4) Obsession with material possessions

As adults, those who were spoiled as children often develop an obsession with material possessions.

This behavior can be traced back to their childhood when they were regularly showered with gifts as a means of appeasement or demonstration of love. As a result, they begin to equate material possessions with happiness and success.

This obsession often leads them to continuously seek more expensive items, find satisfaction in flaunting their wealth, and measure their worth based on what they own.

This behaviour, however, tends to create a superficial sense of fulfilment that doesn’t contribute to genuine happiness or contentment.

5) Poor financial management skills

A common trait found in adults who were spoiled as children is poor financial management skills.

Since they were frequently given what they wanted without understanding the value of money, they often struggle with budgeting and making sound financial decisions in adulthood.

They may frequently overspend, live beyond their means, or rely on others for financial support. They may also struggle to understand the importance of saving and investing for the future.

This lack of financial literacy can lead to a cycle of debt, financial instability, and stress. It’s important to note that these habits can be unlearned with proper guidance and discipline.

6) Lack of responsibility

Another common trait among adults who were spoiled as children is a lack of responsibility.

Having been catered to throughout their childhood, they often don’t understand the concept of taking ownership of their actions.

They may be quick to blame others for their mistakes or failures, failing to acknowledge their own role in the outcome.

This avoidance of responsibility can be detrimental in both personal and professional settings.
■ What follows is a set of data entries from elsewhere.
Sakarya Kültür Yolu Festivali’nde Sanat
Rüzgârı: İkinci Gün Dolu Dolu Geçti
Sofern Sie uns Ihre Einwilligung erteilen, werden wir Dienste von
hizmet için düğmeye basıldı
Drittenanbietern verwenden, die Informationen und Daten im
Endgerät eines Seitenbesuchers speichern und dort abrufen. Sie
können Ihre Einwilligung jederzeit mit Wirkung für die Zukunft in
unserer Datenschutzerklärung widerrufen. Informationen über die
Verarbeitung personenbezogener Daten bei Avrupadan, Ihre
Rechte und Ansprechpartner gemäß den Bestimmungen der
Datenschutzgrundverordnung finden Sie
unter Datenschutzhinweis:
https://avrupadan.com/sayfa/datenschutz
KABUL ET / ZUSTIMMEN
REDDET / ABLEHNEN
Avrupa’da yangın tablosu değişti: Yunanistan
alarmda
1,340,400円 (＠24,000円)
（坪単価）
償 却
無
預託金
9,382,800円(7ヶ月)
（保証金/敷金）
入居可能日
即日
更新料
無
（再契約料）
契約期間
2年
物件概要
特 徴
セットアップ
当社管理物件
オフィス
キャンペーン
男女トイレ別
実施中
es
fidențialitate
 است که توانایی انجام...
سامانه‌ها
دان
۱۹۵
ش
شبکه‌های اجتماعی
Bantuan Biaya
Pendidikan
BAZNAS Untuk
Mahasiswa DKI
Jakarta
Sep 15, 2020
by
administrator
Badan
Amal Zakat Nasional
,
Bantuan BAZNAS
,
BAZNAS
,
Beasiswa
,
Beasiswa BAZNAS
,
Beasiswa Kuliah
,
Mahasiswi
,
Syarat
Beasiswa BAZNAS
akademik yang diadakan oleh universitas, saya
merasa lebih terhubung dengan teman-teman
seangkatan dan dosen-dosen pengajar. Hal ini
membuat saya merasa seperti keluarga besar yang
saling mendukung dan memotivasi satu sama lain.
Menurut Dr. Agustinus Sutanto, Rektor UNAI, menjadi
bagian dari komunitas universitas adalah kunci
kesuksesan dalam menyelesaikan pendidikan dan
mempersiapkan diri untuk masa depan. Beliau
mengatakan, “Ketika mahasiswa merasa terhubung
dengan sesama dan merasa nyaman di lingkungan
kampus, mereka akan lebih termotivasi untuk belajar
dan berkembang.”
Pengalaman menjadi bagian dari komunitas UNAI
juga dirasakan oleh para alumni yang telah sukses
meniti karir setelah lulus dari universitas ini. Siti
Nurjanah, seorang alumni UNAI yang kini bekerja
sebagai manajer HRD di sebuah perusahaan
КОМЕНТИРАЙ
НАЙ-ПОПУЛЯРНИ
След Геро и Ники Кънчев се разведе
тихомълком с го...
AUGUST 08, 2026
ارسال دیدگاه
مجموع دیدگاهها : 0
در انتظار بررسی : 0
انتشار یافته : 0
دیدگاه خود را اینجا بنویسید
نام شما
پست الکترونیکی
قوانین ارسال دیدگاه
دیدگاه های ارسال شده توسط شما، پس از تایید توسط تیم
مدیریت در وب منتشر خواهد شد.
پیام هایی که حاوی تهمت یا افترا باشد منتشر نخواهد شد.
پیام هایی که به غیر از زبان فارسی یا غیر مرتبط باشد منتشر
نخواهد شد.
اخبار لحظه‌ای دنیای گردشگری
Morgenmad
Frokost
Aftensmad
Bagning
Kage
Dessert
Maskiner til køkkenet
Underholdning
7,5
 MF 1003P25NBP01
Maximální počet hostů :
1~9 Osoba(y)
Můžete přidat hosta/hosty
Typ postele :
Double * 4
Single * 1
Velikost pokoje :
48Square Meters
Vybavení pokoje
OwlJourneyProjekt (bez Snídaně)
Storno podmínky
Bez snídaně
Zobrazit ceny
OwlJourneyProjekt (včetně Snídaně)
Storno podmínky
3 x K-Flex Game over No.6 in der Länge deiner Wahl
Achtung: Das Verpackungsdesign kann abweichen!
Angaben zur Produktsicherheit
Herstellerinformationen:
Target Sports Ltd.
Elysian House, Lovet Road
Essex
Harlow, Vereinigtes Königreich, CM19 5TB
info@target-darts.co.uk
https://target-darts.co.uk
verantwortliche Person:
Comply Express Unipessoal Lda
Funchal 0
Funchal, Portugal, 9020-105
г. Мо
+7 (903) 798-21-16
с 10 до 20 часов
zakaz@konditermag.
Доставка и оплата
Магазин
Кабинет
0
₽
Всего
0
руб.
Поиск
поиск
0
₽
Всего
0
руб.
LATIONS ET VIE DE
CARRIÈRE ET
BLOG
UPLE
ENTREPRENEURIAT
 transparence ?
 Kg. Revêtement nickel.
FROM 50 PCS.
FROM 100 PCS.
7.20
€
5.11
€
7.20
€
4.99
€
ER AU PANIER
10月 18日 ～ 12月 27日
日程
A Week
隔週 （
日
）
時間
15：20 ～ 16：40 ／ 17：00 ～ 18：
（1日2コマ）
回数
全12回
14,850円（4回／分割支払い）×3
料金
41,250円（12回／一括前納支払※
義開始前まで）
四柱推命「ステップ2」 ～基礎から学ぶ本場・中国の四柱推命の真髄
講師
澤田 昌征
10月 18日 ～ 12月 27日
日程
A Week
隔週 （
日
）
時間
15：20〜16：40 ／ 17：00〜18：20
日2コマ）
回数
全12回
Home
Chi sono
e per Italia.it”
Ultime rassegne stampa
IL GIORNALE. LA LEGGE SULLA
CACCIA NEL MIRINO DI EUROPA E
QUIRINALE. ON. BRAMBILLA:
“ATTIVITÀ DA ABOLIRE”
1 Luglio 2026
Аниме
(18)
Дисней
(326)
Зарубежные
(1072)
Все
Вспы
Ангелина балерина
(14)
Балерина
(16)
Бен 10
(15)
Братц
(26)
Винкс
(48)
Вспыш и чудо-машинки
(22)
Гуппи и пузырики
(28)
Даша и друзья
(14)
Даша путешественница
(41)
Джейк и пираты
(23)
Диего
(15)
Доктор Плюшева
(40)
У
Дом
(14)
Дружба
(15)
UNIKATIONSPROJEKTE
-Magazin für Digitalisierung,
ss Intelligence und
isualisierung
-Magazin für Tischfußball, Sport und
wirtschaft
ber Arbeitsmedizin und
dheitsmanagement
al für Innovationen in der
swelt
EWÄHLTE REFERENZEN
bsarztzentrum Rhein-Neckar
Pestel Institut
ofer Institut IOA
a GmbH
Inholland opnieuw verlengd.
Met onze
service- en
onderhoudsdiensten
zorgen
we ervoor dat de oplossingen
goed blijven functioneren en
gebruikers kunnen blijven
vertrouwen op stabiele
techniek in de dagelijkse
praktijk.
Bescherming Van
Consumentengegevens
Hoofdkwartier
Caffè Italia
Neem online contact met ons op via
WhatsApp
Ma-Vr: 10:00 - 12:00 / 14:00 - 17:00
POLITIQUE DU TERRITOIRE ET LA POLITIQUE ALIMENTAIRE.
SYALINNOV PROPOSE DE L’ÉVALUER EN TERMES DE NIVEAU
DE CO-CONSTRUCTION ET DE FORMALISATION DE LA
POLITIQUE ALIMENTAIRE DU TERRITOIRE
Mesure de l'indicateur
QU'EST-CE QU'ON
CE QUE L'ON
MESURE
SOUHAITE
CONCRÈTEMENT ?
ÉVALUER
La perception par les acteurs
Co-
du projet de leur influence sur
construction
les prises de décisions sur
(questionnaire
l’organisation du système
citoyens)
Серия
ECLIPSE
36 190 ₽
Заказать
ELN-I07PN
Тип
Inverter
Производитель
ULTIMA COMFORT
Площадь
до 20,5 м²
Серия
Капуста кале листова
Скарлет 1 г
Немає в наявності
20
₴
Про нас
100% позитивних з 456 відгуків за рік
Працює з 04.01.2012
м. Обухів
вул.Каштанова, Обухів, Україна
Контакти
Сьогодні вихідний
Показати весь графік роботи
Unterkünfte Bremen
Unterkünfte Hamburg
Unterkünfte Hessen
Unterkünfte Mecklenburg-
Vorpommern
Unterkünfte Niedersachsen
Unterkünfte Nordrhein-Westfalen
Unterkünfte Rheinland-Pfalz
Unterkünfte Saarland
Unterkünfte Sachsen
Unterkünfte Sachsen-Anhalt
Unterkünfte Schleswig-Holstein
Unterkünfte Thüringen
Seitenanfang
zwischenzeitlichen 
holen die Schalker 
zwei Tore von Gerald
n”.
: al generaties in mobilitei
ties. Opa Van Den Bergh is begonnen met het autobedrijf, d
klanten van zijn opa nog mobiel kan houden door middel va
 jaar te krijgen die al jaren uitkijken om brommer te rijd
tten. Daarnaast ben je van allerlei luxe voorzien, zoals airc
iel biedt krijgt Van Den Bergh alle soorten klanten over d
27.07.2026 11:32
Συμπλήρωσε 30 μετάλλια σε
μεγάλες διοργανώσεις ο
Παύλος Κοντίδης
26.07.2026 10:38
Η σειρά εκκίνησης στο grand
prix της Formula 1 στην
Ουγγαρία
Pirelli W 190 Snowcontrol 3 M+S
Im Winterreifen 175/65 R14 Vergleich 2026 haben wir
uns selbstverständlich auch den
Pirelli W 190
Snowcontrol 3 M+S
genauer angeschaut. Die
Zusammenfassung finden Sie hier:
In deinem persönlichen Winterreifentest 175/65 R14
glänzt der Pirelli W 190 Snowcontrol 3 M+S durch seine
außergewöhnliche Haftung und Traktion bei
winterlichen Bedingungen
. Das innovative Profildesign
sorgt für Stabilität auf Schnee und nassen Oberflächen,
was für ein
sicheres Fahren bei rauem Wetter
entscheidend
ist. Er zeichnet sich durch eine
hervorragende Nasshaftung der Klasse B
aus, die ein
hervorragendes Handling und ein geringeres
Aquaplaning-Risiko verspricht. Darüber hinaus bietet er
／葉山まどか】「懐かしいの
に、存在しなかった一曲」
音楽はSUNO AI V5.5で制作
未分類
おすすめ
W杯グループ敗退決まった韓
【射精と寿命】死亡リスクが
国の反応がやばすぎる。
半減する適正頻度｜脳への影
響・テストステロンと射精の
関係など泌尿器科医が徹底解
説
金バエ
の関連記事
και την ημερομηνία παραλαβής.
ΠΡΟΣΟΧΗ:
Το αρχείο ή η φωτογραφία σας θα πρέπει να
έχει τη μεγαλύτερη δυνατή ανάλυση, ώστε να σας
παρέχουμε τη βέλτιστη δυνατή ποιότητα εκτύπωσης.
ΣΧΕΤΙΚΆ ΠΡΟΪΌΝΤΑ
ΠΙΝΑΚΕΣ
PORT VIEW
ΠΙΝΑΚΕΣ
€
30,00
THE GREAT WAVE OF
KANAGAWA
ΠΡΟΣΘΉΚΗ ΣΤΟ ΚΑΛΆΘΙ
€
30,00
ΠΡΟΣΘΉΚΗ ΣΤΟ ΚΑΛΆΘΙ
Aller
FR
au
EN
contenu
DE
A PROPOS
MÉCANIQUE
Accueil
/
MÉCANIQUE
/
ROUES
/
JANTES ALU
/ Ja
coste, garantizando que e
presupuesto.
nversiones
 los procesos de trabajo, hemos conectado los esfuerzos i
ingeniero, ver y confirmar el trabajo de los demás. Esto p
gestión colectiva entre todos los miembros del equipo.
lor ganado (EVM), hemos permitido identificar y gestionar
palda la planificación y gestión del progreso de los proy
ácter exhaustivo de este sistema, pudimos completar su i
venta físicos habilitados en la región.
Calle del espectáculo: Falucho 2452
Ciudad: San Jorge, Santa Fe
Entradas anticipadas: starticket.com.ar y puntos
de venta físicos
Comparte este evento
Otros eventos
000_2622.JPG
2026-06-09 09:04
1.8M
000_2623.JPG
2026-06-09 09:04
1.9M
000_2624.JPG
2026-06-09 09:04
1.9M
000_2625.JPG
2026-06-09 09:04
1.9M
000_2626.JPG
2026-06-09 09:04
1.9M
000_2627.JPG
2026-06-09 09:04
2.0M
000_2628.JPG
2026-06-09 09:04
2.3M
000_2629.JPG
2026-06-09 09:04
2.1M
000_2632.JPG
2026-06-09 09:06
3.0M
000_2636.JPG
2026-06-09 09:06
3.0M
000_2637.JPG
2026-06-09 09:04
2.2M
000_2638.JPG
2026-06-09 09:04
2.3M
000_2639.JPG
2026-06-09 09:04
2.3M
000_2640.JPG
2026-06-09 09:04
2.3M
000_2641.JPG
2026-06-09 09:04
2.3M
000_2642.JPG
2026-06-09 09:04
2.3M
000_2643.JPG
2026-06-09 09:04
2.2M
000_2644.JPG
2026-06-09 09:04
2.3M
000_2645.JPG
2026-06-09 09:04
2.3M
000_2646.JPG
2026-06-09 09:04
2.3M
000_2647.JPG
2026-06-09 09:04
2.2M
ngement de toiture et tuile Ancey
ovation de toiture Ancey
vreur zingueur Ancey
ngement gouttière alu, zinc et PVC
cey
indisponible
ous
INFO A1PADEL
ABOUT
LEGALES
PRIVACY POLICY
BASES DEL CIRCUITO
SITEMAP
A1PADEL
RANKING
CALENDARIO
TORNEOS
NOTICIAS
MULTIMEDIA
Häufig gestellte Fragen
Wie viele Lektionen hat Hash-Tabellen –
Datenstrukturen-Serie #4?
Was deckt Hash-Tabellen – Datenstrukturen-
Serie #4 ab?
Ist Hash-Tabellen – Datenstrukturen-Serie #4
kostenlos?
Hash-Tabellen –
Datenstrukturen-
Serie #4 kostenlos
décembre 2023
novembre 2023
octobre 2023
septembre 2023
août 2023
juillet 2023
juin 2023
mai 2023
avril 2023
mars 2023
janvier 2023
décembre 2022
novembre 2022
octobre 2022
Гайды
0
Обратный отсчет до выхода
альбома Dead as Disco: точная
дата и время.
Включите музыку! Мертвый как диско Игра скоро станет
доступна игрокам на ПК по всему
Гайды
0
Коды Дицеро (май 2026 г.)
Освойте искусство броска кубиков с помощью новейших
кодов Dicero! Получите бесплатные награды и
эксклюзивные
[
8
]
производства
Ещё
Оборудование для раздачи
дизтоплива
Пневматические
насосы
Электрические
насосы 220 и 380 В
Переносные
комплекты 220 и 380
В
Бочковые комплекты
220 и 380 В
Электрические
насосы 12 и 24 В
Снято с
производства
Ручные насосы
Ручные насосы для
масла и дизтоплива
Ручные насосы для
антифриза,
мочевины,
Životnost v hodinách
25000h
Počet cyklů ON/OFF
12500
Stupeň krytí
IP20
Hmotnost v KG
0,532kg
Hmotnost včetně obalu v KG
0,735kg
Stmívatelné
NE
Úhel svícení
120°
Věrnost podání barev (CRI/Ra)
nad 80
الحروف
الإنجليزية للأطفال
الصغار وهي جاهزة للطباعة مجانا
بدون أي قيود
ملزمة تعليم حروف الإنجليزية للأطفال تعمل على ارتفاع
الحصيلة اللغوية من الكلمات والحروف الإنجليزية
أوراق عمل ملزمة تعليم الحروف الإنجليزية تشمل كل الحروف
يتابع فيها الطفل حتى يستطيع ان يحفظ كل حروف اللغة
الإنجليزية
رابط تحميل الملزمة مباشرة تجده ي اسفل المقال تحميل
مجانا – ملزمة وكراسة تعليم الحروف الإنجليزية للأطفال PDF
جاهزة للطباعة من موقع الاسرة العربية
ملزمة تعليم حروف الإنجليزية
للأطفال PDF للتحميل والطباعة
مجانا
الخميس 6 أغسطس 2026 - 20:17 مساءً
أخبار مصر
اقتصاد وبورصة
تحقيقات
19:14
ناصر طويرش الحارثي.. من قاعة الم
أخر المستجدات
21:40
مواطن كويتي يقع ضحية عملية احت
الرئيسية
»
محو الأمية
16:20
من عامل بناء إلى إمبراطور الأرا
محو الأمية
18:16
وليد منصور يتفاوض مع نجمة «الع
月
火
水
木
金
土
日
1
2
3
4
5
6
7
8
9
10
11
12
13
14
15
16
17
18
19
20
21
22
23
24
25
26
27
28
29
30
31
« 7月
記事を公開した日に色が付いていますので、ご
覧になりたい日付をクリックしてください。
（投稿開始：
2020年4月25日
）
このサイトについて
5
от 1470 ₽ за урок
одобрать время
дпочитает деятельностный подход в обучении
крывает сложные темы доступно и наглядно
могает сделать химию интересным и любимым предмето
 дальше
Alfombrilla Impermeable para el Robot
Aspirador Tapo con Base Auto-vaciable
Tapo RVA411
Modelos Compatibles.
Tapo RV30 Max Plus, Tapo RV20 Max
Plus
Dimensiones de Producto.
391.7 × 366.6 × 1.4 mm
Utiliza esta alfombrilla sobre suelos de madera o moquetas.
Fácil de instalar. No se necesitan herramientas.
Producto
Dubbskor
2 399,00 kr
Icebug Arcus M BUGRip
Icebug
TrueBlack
It can hamper their growth and learning, as acknowledging mistakes is key to personal development and improvement.

7) Difficulty in maintaining long-term relationships

The final common behavior exhibited by adults who were spoiled as children is difficulty in maintaining long-term relationships.

This struggle is often a product of the previous behaviors we’ve discussed, such as a lack of compromise, an inflated sense of entitlement, and an inability to take responsibility.

These traits can make it challenging for them to develop meaningful, lasting relationships.

They may have unrealistic expectations from their partners or friends, struggle with conflict resolution, or fail to consider others’ needs and feelings.

Long-term relationships require mutual respect, understanding, and the ability to compromise – traits that adults who were spoiled as children often find hard to cultivate.

Shape your destiny: Rewire, transform, thrive!

In essence, it’s crucial to realize that while your upbringing may have shaped you, it does not define you. As adults, we have the power to rewire our behaviors and cultivate healthier habits.

Self-awareness is key. Acknowledge these behaviors, understand where they stem from, and consciously work towards transforming them.

Seek professional help if needed – therapists, counselors, and coaches can provide valuable insights and tools to navigate this journey.

Remember, change is a process and it takes time. Be patient with yourself, celebrate small wins, and don’t be disheartened by setbacks. It’s not about achieving perfection but about continuous growth and development.

Even as parents, being aware of these behaviors can help prevent the cycle from repeating with your children.

Strive for a balanced approach to parenting – one that fosters independence, resilience, empathy, and responsibility in your children.